Ernesto Valverde está comenzando su cuarta temporada consecutiva en el banquillo del Athletic (la sexta si contamos las dos campañas que dirigió en la pasada década) con el éxito y el balance satisfactorio como denominador común. Una cuarta plaza y billete de Champions (con récord de puntaje incluido), una final de Copa y un título de Supercopa han adornado cada uno de sus tres ejercicios concluidos, convirtiendo la presencia del club en competiciones europeas en una costumbre adquirida.

Recibió en 2013 un equipo tan cansado de Bielsa como galvanizado por el estilo y el discurso de su pretendida locura, así que, desde su menuda serenidad y su conocimiento de las arterias del Athletic y su mito, supo conservar los rasgos de Marcelo que le interesaban sin levantar sospechas, y pintó de rojo y blanco algunos dogmas sin fe.

Su huella es felina, su estirpe es memoria. Su Athletic, que es el de todos, se reconoce a primera vista, y a eso los analistas lo suelen denominar identidad. Sencillo pero valiente en la salida, alterna dos circuitos para llegar a campo contrario (uno interior con guiño “lavolpiano” y otro lateral de líneas más verticales) y necesita los costados para acelerar. Un ritmo elevado es imprescindible para que consiga dominar el juego y ser realmente competitivo, y tácticamente, las dos piezas clave son el segundo medio y el primer enganche (que, además, definen con nombres propios la evolución de 2013 a 2016: de Mikel Rico a Beñat; de Ander Herrera a Raúl García).

Y así ha llegado Valverde a este verano, con las pérdidas prohibidas en primera línea, la defensa del balón parado y la compostura tras fracasar la presión inmediata como retos a superar. Listón y objetivos conocidos, potencial conservado en filosofía y una plantilla sin novedades: ha regresado Kepa Arrizabalaga para tratar de acercar el futuro, y han recibido su melena de león Mikel Vesga, Yeray Álvarez y Enric Saborit.

Total, que Txingurri llegó a las vacaciones convencido de que la novedad y las sorpresas las tendría que aportar él. Un equipo más capaz y más completo sin refuerzos en el vestidor necesita crecer mediante rutinas inesperadas, otros estímulos, nuevas formas de relacionarse. ¿Somos tan buenos como podríamos ser? ¿Cómo crecer si somos los mismos de siempre?
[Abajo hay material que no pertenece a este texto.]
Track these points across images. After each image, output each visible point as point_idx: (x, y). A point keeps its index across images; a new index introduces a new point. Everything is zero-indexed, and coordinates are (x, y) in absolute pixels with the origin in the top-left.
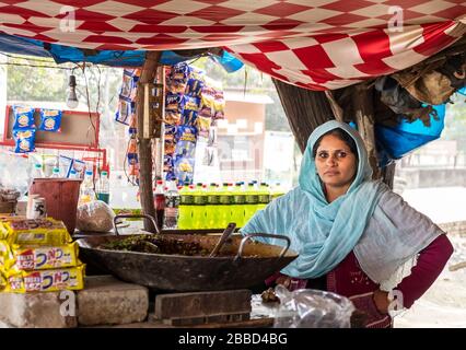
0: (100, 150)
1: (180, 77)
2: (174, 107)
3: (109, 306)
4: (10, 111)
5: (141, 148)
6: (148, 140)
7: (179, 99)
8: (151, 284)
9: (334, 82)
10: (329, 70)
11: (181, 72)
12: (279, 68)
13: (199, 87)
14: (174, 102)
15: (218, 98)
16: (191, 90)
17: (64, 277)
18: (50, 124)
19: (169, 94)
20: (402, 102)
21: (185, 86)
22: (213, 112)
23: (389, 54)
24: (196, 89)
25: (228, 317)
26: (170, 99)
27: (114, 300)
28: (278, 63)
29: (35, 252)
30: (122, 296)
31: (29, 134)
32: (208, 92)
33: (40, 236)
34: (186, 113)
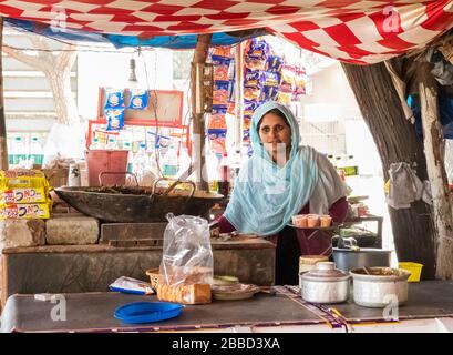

Al fin y al cabo, como decía Eduardo Galeano, “somos lo que hacemos para cambiar lo que somos”.

Su Athletic, que es el de todos, necesitaba un cambio para subir un peldaño en la escalera de la ilusión. O eso pensaba Valverde…

Llegó la pretemporada, las “balas de fogueo” que diría Joaquín Caparrós, y el míster del Athletic probó cosas, ¡vaya si probó! Desde activar más tarde las bandas hasta cargar los circuitos interiores; escalonar permanentemente a los pivotes e incluso probar con Eraso en el lateral derecho…

Aún es pronto pero, a día de hoy, no se aprecia a ojos profanos ninguna mejora en ninguna debilidad del equipo. Tampoco se percibe continuidad en las nuevas ideas, aunque la verdad es que ha quedado la sensación de que Valverde ha hecho pruebas sin convicción. Como si durante las horas bajo el sol del verano hubiese meditado sus intenciones. Como si se encontrara en un compromiso que ya no sentía necesitar.

A todo esto, ha llegado la temporada y las balas ya son las de verdad. Al Athletic de Valverde, que es el de todos, le ha cogido a medio vestir, sin ritmo, con el pantalón enfundado en una pierna y la otra levantada con gesto de apuro, en mitad de ninguna parte. A las puertas de la ciudadela esperan los campeones de Liga y Copa, piadosos de nadie, verdugos de (casi) todos nuestros sueños que un día sentimos vivos. Si alguien sabe de cambios, ése es Lio Messi. Cambia de embrujo, cambia de ejecución y hasta cambia a todo un Barça entero para que nada cambie: seguir ganando, seguir siendo el mejor. El gatopardo más letal e infalible.

La cita le llega pronto a San Mamés, que es casi tanto como no decir nada. El león ya no tiene escapatoria, no hay tiempo y las excusas nunca fueron alternativa. Siempre quedará la opción de recordar a Oscar Wilde: recoger los trastos, dirigirse al portón y exclamar sorprendido al abrir: “Discúlpeme, no le había conocido; he cambiado mucho”.